[[ Text excerpt open ]]

Today’s question is: How is risk narrated into institutions and decision-making? And what becomes visible—or invisible—when we treat ecological design as a way of reading the world?
This episode sits at the intersection of ecology, infrastructure, and interpretation: not only what the world is doing, but how our systems describe it, and how those descriptions shape what becomes possible.
My guest today is Joshua Harrison, director of the Center for the Study of Force Majeure at UC Santa Cruz. For decades, Josh has worked at the intersection of art, ecology, and systems strategy, building projects that treat environmental crisis not only as a scientific problem, but also as a crisis of perception and imagination.
Josh, welcome.
Joshua Harrison: Ali, thank you very much for inviting me. I am glad to be here.
Ali: To set expectations, this is not a technical insurance briefing, and it is not a project showcase. I want to read risk the way the humanities read a text: by asking who defines it, through what language, with what incentives, and for whom.
I also want to connect that to ecological design: how design can expose what our institutional narratives hide.
You recently published an essay titled “Avoiding an Uninsurable Future.” In it, you frame insurance not as a side issue, but as a front line where climate breakdown becomes legible as institutional failure. Let me begin there. When you say uninsurable, what does that mean beyond the obvious—beyond premiums going up or coverage disappearing?
What Does “Uninsurable” Mean?
Joshua Harrison: At the largest scale, an uninsurable future is a world that has changed so much that the physical manifestations of planetary change exceed the capacity of our institutions to repair them within any reasonable timeframe.
At that point, premiums no longer matter. They are insufficient to address the damage. The goal, of course, is to act differently and do what we can to prevent such a future. That is not only in the interest of insurance companies; it is in the interest of all of us.
The question, as you put it well, is conceptual. The evidence is obvious to anyone who seriously studies the planet: increasing storms, rising waters, desertification, raging wildfires, and infrastructure in massive danger. The major reinsurance companies understand this. They study it. They plan for it. Their annual reports show that they understand the seriousness of climate risk.
Yet the insurance industry as a whole spends only a small fraction of its available cash flow on prevention, even though many estimates—including estimates from within the industry—suggest that far more investment is required to build planetary resilience.
That means a coalition of forces has to act together, led in part by the one major corporate sector whose business is supposed to involve thinking about the future. Insurance companies are charged with thinking analytically over fifty- to seventy-five-year horizons and reducing risk. Their business model depends on anticipating loss and preventing unnecessary payouts.

[[ Text excerpt closed ]]
[[ Data shown open ]]

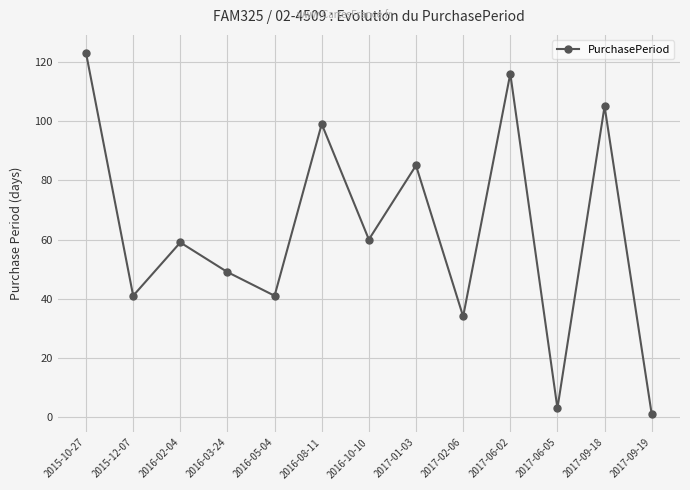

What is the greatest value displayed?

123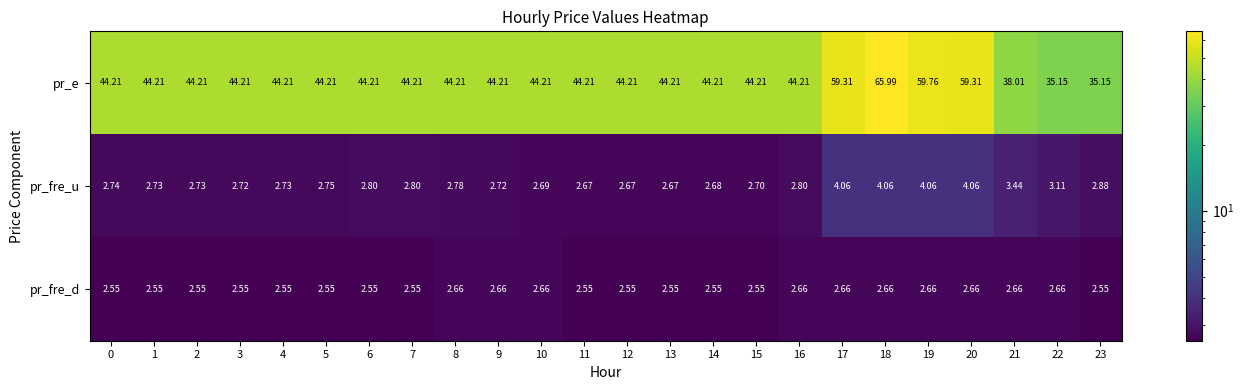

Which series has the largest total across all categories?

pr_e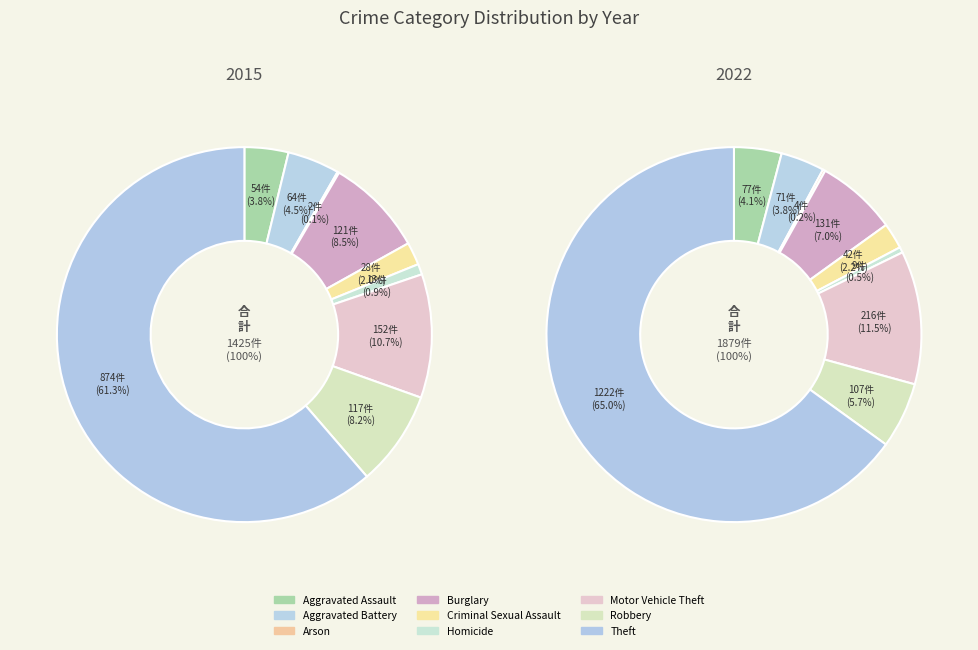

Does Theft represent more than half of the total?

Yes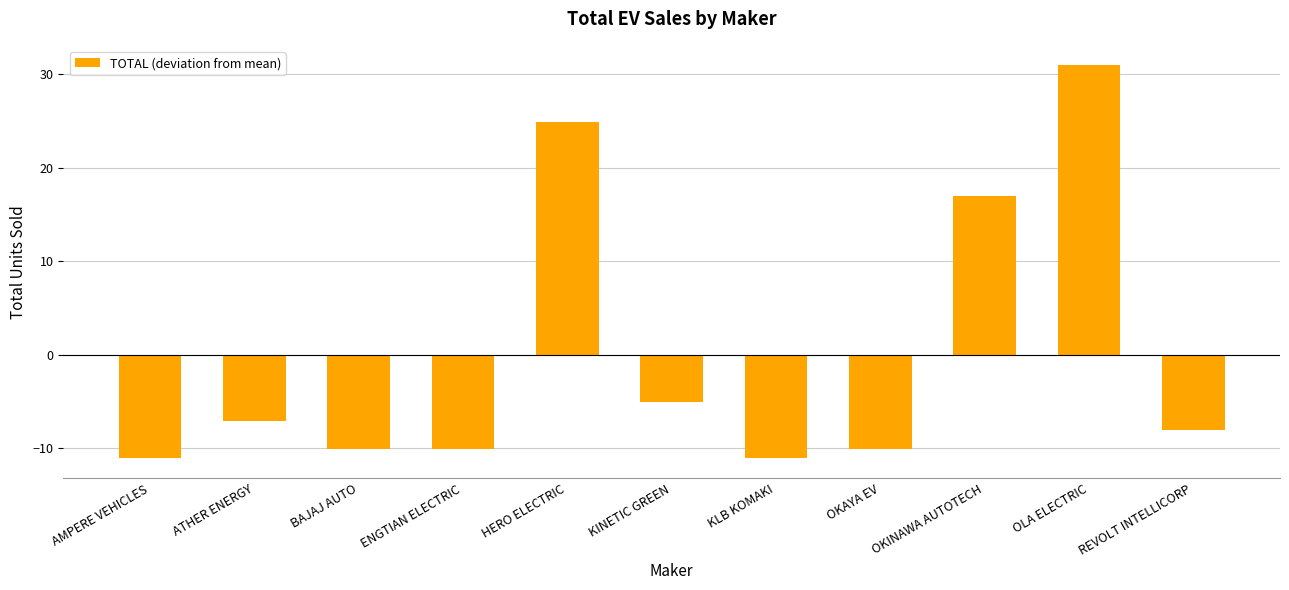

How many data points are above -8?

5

[[ Data shown closed ]]

Task requirements:
a - Answer these questions using the interview.
(i) Which center does Joshua Harrison direct?
(ii) What is the title of the essay he recently published?
(iii) Over what time horizons are insurance companies charged with thinking analytically?
b - Set down the part of the interview that begins at the words "Joshua Harrison: At" and ends after the words "any reasonable timeframe.".

Exercise answers:
a -
(i) The Center for the Study of Force Majeure at UC Santa Cruz
(ii) "Avoiding an Uninsurable Future"
(iii) Fifty- to seventy-five-year horizons

b -
Joshua Harrison: At the largest scale, an uninsurable future is a world that has changed so much that the physical manifestations of planetary change exceed the capacity of our institutions to repair them within any reasonable timeframe.